Si è anche rivolto ai giornalisti italiani, raccontando un rapporto complesso: “Mi avete conosciuto, ci siamo scontrati, una piccola parte di questo percorso, del rapporto con voi, se potessi tornare indietro lo farei diverso, perché ad oggi mi ha giocato contro. Potevo fare di più, anche grazie a voi, e quella barriera che c’è stata, che ho contribuito a costruire…”

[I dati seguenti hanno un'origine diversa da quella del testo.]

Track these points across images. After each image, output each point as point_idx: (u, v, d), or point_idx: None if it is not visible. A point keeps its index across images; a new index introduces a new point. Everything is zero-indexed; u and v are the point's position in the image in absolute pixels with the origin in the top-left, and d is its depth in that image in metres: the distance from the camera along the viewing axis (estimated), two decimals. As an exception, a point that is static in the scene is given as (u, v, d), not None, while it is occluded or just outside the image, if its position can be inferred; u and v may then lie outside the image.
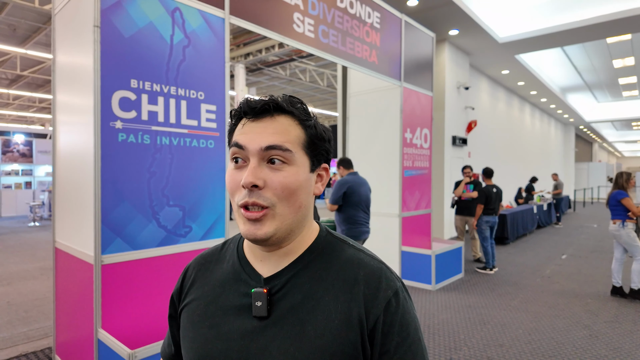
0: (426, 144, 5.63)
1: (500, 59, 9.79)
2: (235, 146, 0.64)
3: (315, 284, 0.65)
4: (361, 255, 0.69)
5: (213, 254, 0.77)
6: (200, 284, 0.74)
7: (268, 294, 0.64)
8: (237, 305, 0.67)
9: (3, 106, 20.35)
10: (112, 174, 2.41)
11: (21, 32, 11.07)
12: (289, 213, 0.63)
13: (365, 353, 0.62)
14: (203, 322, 0.69)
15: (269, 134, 0.62)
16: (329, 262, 0.67)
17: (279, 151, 0.62)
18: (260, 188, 0.61)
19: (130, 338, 2.44)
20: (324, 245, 0.70)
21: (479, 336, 3.60)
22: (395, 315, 0.62)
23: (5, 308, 4.24)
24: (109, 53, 2.40)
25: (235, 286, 0.69)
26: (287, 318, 0.63)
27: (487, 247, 5.96)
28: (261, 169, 0.62)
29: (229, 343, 0.65)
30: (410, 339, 0.63)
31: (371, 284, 0.64)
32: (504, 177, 12.04)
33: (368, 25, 4.53)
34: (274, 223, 0.62)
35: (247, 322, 0.65)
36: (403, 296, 0.65)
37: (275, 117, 0.64)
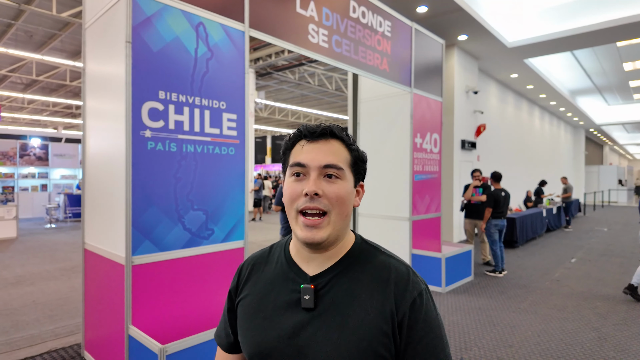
0: (436, 149, 5.74)
1: (509, 63, 9.85)
2: (297, 165, 0.79)
3: (354, 283, 0.78)
4: (391, 261, 0.82)
5: (262, 256, 0.91)
6: (254, 282, 0.87)
7: (315, 290, 0.77)
8: (286, 299, 0.79)
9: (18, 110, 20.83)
10: (142, 180, 2.57)
11: (37, 38, 11.39)
12: (339, 220, 0.77)
13: (395, 341, 0.73)
14: (257, 314, 0.82)
15: (325, 154, 0.78)
16: (365, 266, 0.80)
17: (334, 169, 0.77)
18: (319, 196, 0.75)
19: (158, 334, 2.59)
20: (360, 250, 0.83)
21: (489, 337, 3.69)
22: (419, 312, 0.74)
23: (32, 307, 4.43)
24: (139, 66, 2.56)
25: (284, 284, 0.81)
26: (330, 311, 0.76)
27: (496, 250, 6.04)
28: (320, 182, 0.77)
29: (281, 331, 0.77)
30: (433, 333, 0.74)
31: (400, 285, 0.77)
32: (513, 180, 12.06)
33: (379, 34, 4.66)
34: (328, 229, 0.76)
35: (297, 314, 0.77)
36: (426, 297, 0.77)
37: (329, 140, 0.80)
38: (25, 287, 5.18)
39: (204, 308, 2.87)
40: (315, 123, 0.85)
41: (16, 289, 5.12)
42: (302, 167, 0.78)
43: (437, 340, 0.74)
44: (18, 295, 4.85)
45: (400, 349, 0.73)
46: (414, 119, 5.23)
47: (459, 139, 8.75)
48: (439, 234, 5.74)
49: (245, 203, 3.18)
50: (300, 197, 0.77)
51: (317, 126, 0.80)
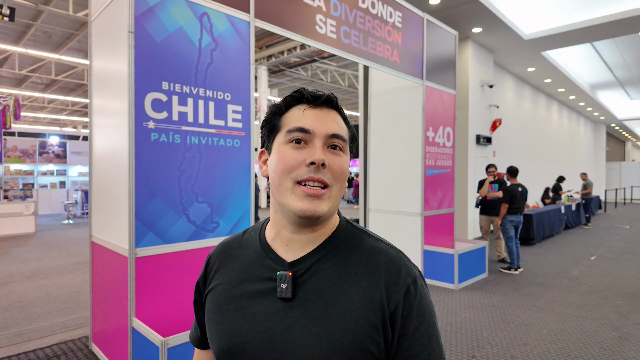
0: (449, 143, 5.60)
1: (526, 56, 9.59)
2: (299, 131, 0.69)
3: (338, 269, 0.69)
4: (381, 245, 0.73)
5: (234, 241, 0.81)
6: (225, 270, 0.77)
7: (292, 277, 0.68)
8: (262, 288, 0.71)
9: (38, 109, 21.36)
10: (145, 171, 2.55)
11: (56, 38, 11.61)
12: (338, 196, 0.71)
13: (386, 334, 0.65)
14: (229, 304, 0.72)
15: (332, 123, 0.71)
16: (351, 250, 0.71)
17: (341, 140, 0.71)
18: (324, 168, 0.67)
19: (162, 327, 2.57)
20: (346, 233, 0.74)
21: (502, 335, 3.57)
22: (413, 301, 0.66)
23: (45, 299, 4.50)
24: (142, 57, 2.54)
25: (259, 271, 0.72)
26: (311, 300, 0.67)
27: (512, 247, 5.87)
28: (324, 151, 0.69)
29: (255, 324, 0.68)
30: (427, 323, 0.67)
31: (392, 271, 0.68)
32: (530, 176, 11.76)
33: (390, 25, 4.56)
34: (329, 202, 0.68)
35: (272, 304, 0.68)
36: (420, 283, 0.69)
37: (331, 110, 0.73)
38: (40, 281, 5.27)
39: (208, 301, 2.84)
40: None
41: (31, 282, 5.22)
42: (305, 132, 0.68)
43: (431, 330, 0.67)
44: (33, 288, 4.94)
45: (392, 341, 0.65)
46: (426, 112, 5.11)
47: (473, 134, 8.56)
48: (452, 230, 5.61)
49: (251, 196, 3.14)
50: (300, 166, 0.67)
51: (319, 92, 0.73)
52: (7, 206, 9.39)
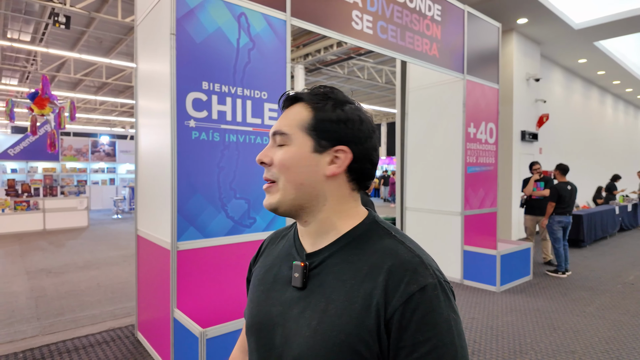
0: (492, 139, 5.39)
1: (577, 47, 9.01)
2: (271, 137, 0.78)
3: (345, 266, 0.68)
4: (398, 247, 0.68)
5: (283, 230, 0.88)
6: (267, 254, 0.85)
7: (305, 268, 0.70)
8: (286, 275, 0.74)
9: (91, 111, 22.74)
10: (187, 169, 2.64)
11: (106, 43, 12.30)
12: (290, 188, 0.71)
13: (381, 341, 0.61)
14: (259, 286, 0.79)
15: (279, 122, 0.76)
16: (363, 248, 0.69)
17: (279, 136, 0.74)
18: (268, 165, 0.73)
19: (201, 318, 2.66)
20: (365, 230, 0.72)
21: (548, 341, 3.39)
22: (416, 312, 0.60)
23: (96, 289, 4.79)
24: (183, 58, 2.63)
25: (287, 258, 0.77)
26: (316, 293, 0.68)
27: (560, 249, 5.56)
28: (272, 150, 0.75)
29: (273, 307, 0.73)
30: (438, 340, 0.59)
31: (395, 275, 0.63)
32: (580, 174, 11.08)
33: (428, 19, 4.44)
34: (276, 195, 0.72)
35: (288, 291, 0.72)
36: (434, 294, 0.61)
37: (292, 106, 0.76)
38: (92, 271, 5.62)
39: (244, 295, 2.91)
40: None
41: (84, 272, 5.58)
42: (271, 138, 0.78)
43: (443, 350, 0.58)
44: (85, 278, 5.28)
45: (388, 353, 0.61)
46: (467, 107, 4.94)
47: (518, 130, 8.18)
48: (494, 231, 5.40)
49: (287, 193, 3.17)
50: None
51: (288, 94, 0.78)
52: (63, 201, 10.09)
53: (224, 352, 2.33)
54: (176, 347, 2.63)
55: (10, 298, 4.43)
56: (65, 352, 3.11)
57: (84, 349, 3.18)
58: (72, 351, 3.13)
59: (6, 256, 6.64)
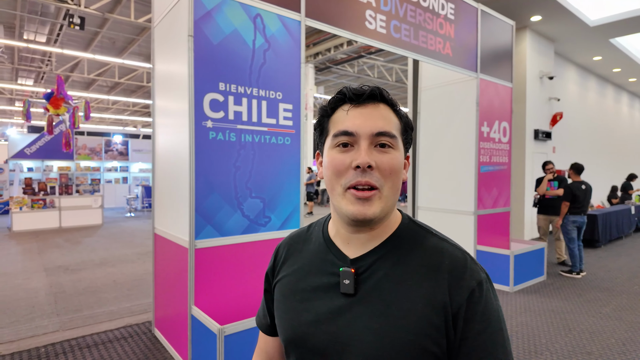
0: (505, 138, 5.35)
1: (592, 45, 8.87)
2: (344, 134, 0.68)
3: (399, 267, 0.69)
4: (444, 245, 0.71)
5: (300, 235, 0.84)
6: (291, 262, 0.80)
7: (355, 274, 0.69)
8: (325, 283, 0.72)
9: (104, 110, 23.07)
10: (204, 168, 2.68)
11: (119, 44, 12.46)
12: (391, 195, 0.69)
13: (448, 336, 0.64)
14: (294, 296, 0.76)
15: (377, 120, 0.68)
16: (413, 249, 0.70)
17: (388, 137, 0.68)
18: (372, 169, 0.66)
19: (218, 315, 2.71)
20: (408, 231, 0.73)
21: (563, 342, 3.37)
22: (477, 305, 0.64)
23: (113, 286, 4.88)
24: (200, 59, 2.67)
25: (322, 265, 0.74)
26: (372, 297, 0.67)
27: (574, 249, 5.50)
28: (371, 152, 0.67)
29: (318, 316, 0.71)
30: (492, 327, 0.64)
31: (455, 272, 0.67)
32: (595, 174, 10.91)
33: (442, 17, 4.42)
34: (380, 204, 0.67)
35: (335, 299, 0.70)
36: (487, 287, 0.67)
37: (378, 104, 0.70)
38: (108, 268, 5.72)
39: (260, 293, 2.94)
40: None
41: (100, 269, 5.68)
42: (349, 135, 0.68)
43: (497, 335, 0.64)
44: (102, 275, 5.38)
45: (453, 344, 0.64)
46: (480, 106, 4.91)
47: (531, 129, 8.09)
48: (507, 230, 5.36)
49: (301, 192, 3.20)
50: (348, 170, 0.67)
51: (363, 88, 0.70)
52: (79, 199, 10.28)
53: (241, 348, 2.37)
54: (194, 344, 2.68)
55: (30, 294, 4.54)
56: (85, 347, 3.19)
57: (103, 344, 3.25)
58: (92, 346, 3.21)
59: (24, 253, 6.79)
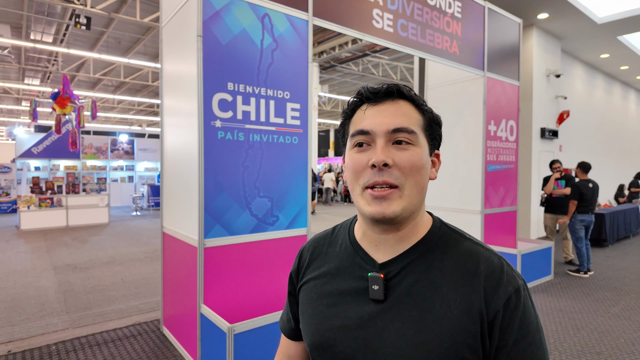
0: (512, 137, 5.32)
1: (599, 42, 8.80)
2: (360, 133, 0.67)
3: (432, 273, 0.66)
4: (480, 249, 0.68)
5: (325, 238, 0.82)
6: (316, 265, 0.78)
7: (384, 279, 0.67)
8: (353, 287, 0.70)
9: (109, 110, 23.19)
10: (213, 167, 2.70)
11: (125, 43, 12.51)
12: (415, 193, 0.66)
13: (484, 344, 0.62)
14: (321, 300, 0.73)
15: (394, 117, 0.66)
16: (447, 253, 0.68)
17: (405, 133, 0.65)
18: (389, 167, 0.63)
19: (227, 314, 2.72)
20: (440, 235, 0.70)
21: (572, 342, 3.36)
22: (515, 312, 0.62)
23: (121, 284, 4.92)
24: (209, 59, 2.68)
25: (350, 269, 0.72)
26: (404, 303, 0.65)
27: (582, 248, 5.47)
28: (389, 149, 0.65)
29: (347, 321, 0.68)
30: (531, 337, 0.62)
31: (492, 278, 0.64)
32: (602, 172, 10.84)
33: (449, 16, 4.41)
34: (401, 202, 0.64)
35: (364, 305, 0.68)
36: (524, 294, 0.64)
37: (397, 101, 0.68)
38: (116, 267, 5.77)
39: (269, 291, 2.96)
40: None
41: (108, 268, 5.72)
42: (365, 134, 0.66)
43: (536, 347, 0.62)
44: (110, 273, 5.42)
45: (489, 353, 0.62)
46: (487, 105, 4.89)
47: (538, 127, 8.05)
48: (514, 230, 5.34)
49: (308, 192, 3.21)
50: (365, 169, 0.65)
51: (381, 85, 0.68)
52: (85, 198, 10.35)
53: (251, 347, 2.39)
54: (203, 342, 2.70)
55: (40, 292, 4.58)
56: (95, 345, 3.22)
57: (112, 342, 3.28)
58: (102, 344, 3.24)
59: (33, 251, 6.86)
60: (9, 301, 4.27)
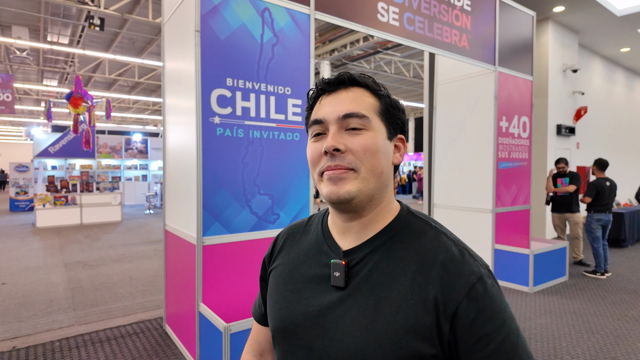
0: (525, 134, 5.16)
1: (619, 35, 8.49)
2: (315, 123, 0.68)
3: (392, 262, 0.65)
4: (442, 238, 0.67)
5: (300, 226, 0.83)
6: (287, 251, 0.79)
7: (346, 267, 0.67)
8: (317, 274, 0.70)
9: (125, 110, 23.58)
10: (212, 165, 2.66)
11: (139, 44, 12.68)
12: (372, 177, 0.65)
13: (441, 338, 0.59)
14: (286, 285, 0.74)
15: (345, 103, 0.66)
16: (408, 242, 0.67)
17: (356, 118, 0.65)
18: (342, 152, 0.64)
19: (226, 312, 2.69)
20: (404, 223, 0.69)
21: (585, 346, 3.22)
22: (481, 302, 0.59)
23: (128, 281, 4.95)
24: (207, 54, 2.64)
25: (317, 256, 0.73)
26: (362, 292, 0.64)
27: (598, 248, 5.27)
28: (341, 135, 0.65)
29: (309, 307, 0.69)
30: (507, 328, 0.58)
31: (451, 268, 0.62)
32: (622, 170, 10.48)
33: (457, 9, 4.29)
34: (356, 183, 0.64)
35: (327, 292, 0.68)
36: (490, 282, 0.61)
37: (350, 88, 0.68)
38: (125, 264, 5.82)
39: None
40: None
41: (117, 265, 5.78)
42: (319, 124, 0.67)
43: (514, 336, 0.58)
44: (119, 270, 5.47)
45: (457, 349, 0.59)
46: (499, 100, 4.75)
47: (553, 124, 7.81)
48: (527, 229, 5.18)
49: (311, 189, 3.15)
50: (321, 157, 0.66)
51: (337, 76, 0.69)
52: (99, 197, 10.52)
53: (247, 347, 2.34)
54: (201, 341, 2.67)
55: (49, 288, 4.65)
56: (98, 342, 3.23)
57: (115, 339, 3.29)
58: (104, 341, 3.25)
59: (47, 249, 6.99)
60: (20, 297, 4.34)
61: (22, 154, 30.89)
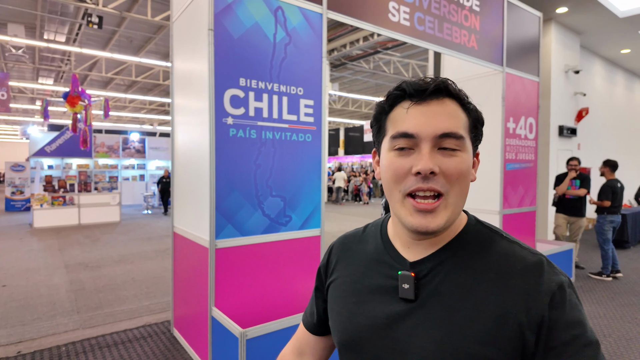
0: (531, 135, 5.15)
1: (620, 37, 8.51)
2: (403, 136, 0.61)
3: (464, 273, 0.63)
4: (516, 248, 0.64)
5: (355, 236, 0.80)
6: (345, 263, 0.77)
7: (415, 278, 0.64)
8: (382, 285, 0.68)
9: (121, 109, 23.38)
10: (225, 166, 2.61)
11: (136, 42, 12.55)
12: (459, 201, 0.62)
13: (524, 349, 0.57)
14: (350, 297, 0.72)
15: (442, 120, 0.60)
16: (480, 253, 0.64)
17: (454, 139, 0.60)
18: (435, 175, 0.59)
19: (238, 317, 2.63)
20: (475, 234, 0.67)
21: (599, 349, 3.20)
22: (561, 311, 0.57)
23: (132, 283, 4.88)
24: (221, 54, 2.58)
25: (379, 268, 0.70)
26: (434, 304, 0.62)
27: (608, 250, 5.24)
28: (435, 156, 0.60)
29: (375, 320, 0.66)
30: (585, 339, 0.56)
31: (530, 278, 0.59)
32: (622, 171, 10.45)
33: (467, 9, 4.26)
34: (446, 213, 0.61)
35: (393, 304, 0.66)
36: (569, 291, 0.59)
37: (443, 100, 0.62)
38: (127, 265, 5.74)
39: (282, 294, 2.86)
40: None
41: (119, 266, 5.70)
42: (409, 138, 0.61)
43: (591, 350, 0.55)
44: (121, 272, 5.39)
45: (533, 356, 0.57)
46: (506, 101, 4.72)
47: (556, 125, 7.82)
48: (533, 231, 5.17)
49: (322, 191, 3.10)
50: (408, 176, 0.61)
51: (426, 81, 0.61)
52: (97, 197, 10.40)
53: (264, 352, 2.29)
54: (214, 346, 2.62)
55: (51, 290, 4.56)
56: (105, 347, 3.16)
57: (122, 344, 3.22)
58: (112, 346, 3.18)
59: (46, 250, 6.88)
60: (21, 300, 4.26)
61: (17, 153, 30.56)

In chiusura, infine, una riflessione sul futuro: “Oggi sono qui per seguire Flavio Cobolli, che è della nostra agenzia. Difficile dire cosa farò, voglio godermi l’estate con la famiglia. E poi quello che verrà, verrà. Sono felice, ho vissuto momenti indescrivibili, il tennis mi ha dato tanto, tutto, ed è bello uscire in questa maniera. Sono stato quel ragazzo ribelle e sensibile che ce l’ha messa tutta, e spero di essere ricordato per quello, più che per qualche racchetta rotta, che nel gioco ci può stare. È stata una bellissima corsa, 20 anni con la fortuna di giocare con i giocatori più forti della storia, poter poi giocare con i giocatori più forti della seconda storia, giocare un match come quello della settimana scorsa, che non mi aspettavo. Mi mancherà la competizione, e mi mancherà la routine del gioco”.